It’s 08:15 and still a chilly 16 degrees C this morning. The skies are cloudy but it won’t be for long. Bring a fleece and throw it off later when the sun starts warming up. All aboard for a virtual game drive. We’re following our friends to see what we can find out there in the African bush!
Where are the animals hiding? Why aren’t the birds singing? It’s half past nine and we’ve seen nothing but trees, rocks and bush!
Oh no – what’s that trumpeting sound? Alec is calling on the Walkie Talkie, “Did you hear that? My heart nearly stopped. Look up ahead.”
The Earl takes the mike, “He’s very relaxed. Just drive on past.
Listen to Alec’s reply, “Cathy says to wait till he goes further into the bush!”
Don’t worry, we won’t put your lives in danger. It’s okay to go now, he’s moved deeper into the bush! Always remember give elephants a wide berth – don’t upset them, they’re bigger than you!
There is no point continuing on this road. We took it to Phalaborwa gate on Friday and it was dead. Let’s get back onto the tar road and then turn right after the bridge and do some river loops.
Listen do you hear that? It’s a fish eagle and there she is. You’ll need to look through your binoculars
Wow, the tar road is finding us more animals. Alec has stopped up ahead. He’s seen a buffalo.
Look at the starling keeping close to the buffalo’s feet Why do you think she’s doing that?
It’s always worth stopping on a bridge. Cathy’s found something already,
Watch those swallows flying – oh look one has landed on the railing.
These swallows are resident in the Limpopo province all year round. They are always near water.
Oh look right down there on the bank of the river? Do you see those beautiful buck? They’re usually seen in rocky areas and they are very agile rock climbers. Their Afrikaans name, Klipspringer, means rock jumper. They’re away from their rocks because they’re thirsty and heading down for a drink.
The hamerkop will stand at the water’s edge and snatch prey from the water or the land. He will also probe in the mud for aquatic creatures but then he will wash his prey before eating it.
Okay, it’s time to move on. Alec goes first. Uh oh, what’s he seen now. “Road block ahead!”
We’re letting all the elephants cross over but they’re heading down the road we want to take.

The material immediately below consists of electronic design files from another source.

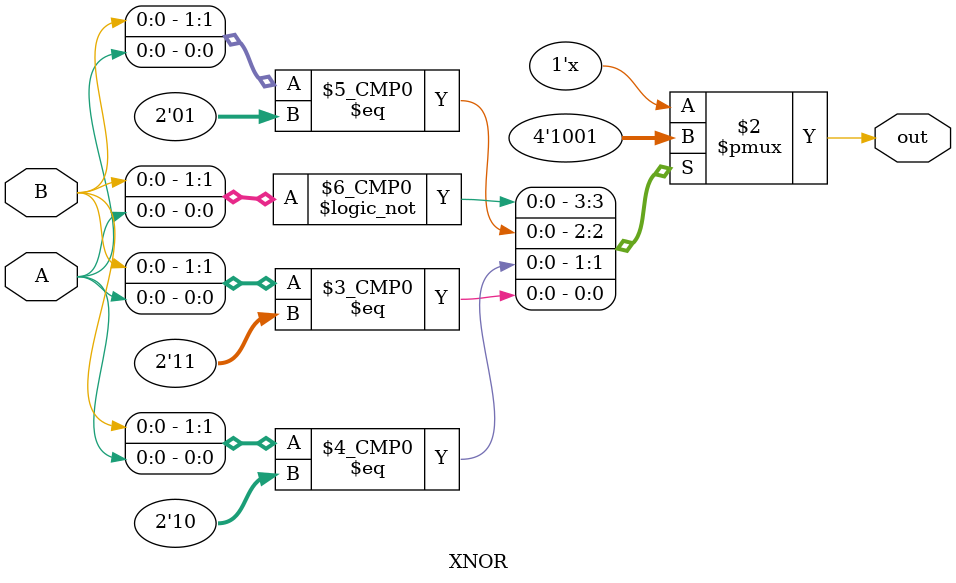
<source format=v>


module XNOR(output out,input A,B);
always@(B,A)
 begin
  case({B,A})
   2'b00: {out} = 1'b1;
   2'b01: {out} = 1'b0;
   2'b10: {out} = 1'b0;
   2'b11: {out} = 1'b1;
  endcase
 end
endmodule


</source>
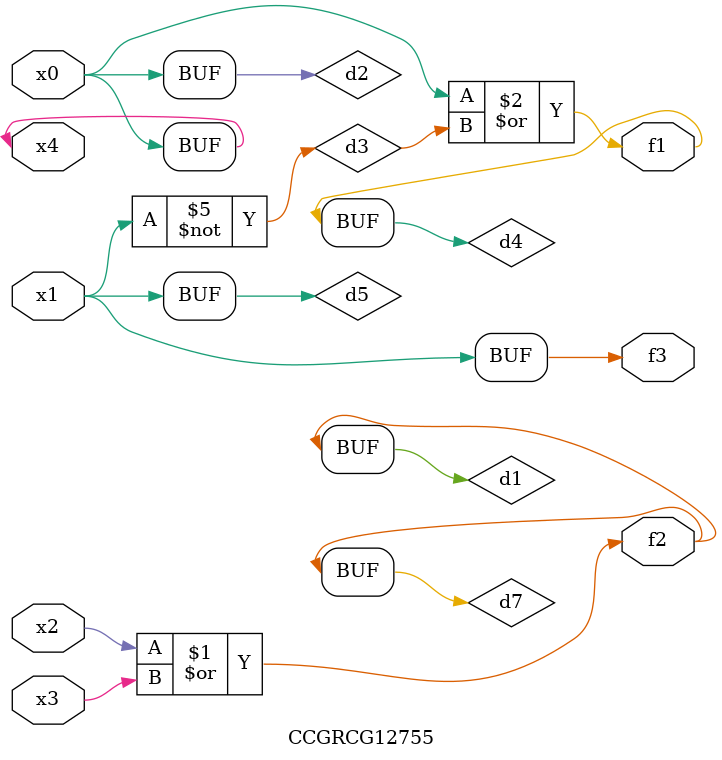
<source format=v>
module CCGRCG12755(
	input x0, x1, x2, x3, x4,
	output f1, f2, f3
);

	wire d1, d2, d3, d4, d5, d6, d7;

	or (d1, x2, x3);
	buf (d2, x0, x4);
	not (d3, x1);
	or (d4, d2, d3);
	not (d5, d3);
	nand (d6, d1, d3);
	or (d7, d1);
	assign f1 = d4;
	assign f2 = d7;
	assign f3 = d5;
endmodule

</source>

And they’ve got babies. It’s wise to give them a wide berth as they’re very protective of their young. Let’s just go very carefully down that road and hope they’re not blocking it.
We’ll just sneak slowly past and cross through the water. Hold tight as we negotiate the rough road across the river. Yes, Earl, I know you think it’s fun, but it won’t be funny having an elephant push you from behind!

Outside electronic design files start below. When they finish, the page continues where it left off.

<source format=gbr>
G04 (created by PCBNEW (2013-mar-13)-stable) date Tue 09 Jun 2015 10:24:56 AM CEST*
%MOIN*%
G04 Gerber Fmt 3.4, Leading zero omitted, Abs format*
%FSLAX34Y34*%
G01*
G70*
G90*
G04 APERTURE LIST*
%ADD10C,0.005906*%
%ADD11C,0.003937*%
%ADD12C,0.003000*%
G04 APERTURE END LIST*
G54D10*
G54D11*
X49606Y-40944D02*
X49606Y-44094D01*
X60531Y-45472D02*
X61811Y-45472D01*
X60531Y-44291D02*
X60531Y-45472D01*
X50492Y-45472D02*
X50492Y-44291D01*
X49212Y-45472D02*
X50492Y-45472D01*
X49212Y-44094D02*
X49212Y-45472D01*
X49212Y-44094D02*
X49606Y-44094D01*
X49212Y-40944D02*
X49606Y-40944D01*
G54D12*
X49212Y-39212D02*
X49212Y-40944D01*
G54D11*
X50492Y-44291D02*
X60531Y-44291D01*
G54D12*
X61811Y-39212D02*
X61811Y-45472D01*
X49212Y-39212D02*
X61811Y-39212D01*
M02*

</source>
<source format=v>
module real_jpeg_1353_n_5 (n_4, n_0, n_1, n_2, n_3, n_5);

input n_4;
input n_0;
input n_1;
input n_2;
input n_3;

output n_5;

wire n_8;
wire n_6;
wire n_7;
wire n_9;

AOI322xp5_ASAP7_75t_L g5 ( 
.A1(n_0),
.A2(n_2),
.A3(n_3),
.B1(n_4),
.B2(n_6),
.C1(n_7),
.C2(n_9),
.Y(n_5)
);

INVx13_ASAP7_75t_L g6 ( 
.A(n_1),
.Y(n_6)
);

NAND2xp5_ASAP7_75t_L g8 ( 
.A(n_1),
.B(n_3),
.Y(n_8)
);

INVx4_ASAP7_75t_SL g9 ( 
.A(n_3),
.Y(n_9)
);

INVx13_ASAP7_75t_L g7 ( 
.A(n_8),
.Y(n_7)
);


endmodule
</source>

Look over there. Terrapins sunning themselves on the flat rocks.
Here you can see why it’s called Letaba – the river of sand
Look over there on the river bank – some kudu. But the male is hiding and won’t pose for a photograph.
I hope you have enjoyed the morning drive.
It’s now after three-o’clock. Bring a packed snack for this afternoon’s birding drive. We’re taking the main road and then half the Mingerhout drive and back. We will stop for birds and creatures so have you binoculars ready. Alec and Cathy are driving to the bird hide. We won’t be in tandem this afternoon.
Wow there is a whole bird party here.
Wasn’t that fun seeing so many birds. It’s a pity we couldn’t get good photos of them all. Now let’s look down on the river to see what we can find. I think I see a grey heron.
Earl, are we going back now? Wait – those stones are moving. They’re not stones – they’re birds! They camouflage very well.
Let’s head back and see what Cathy and Alec have seen at the bird hide. Take a look at Cathy’s photos of the hippo’s entertainment.
Thanks for riding along with us once again. See you all tomorrow.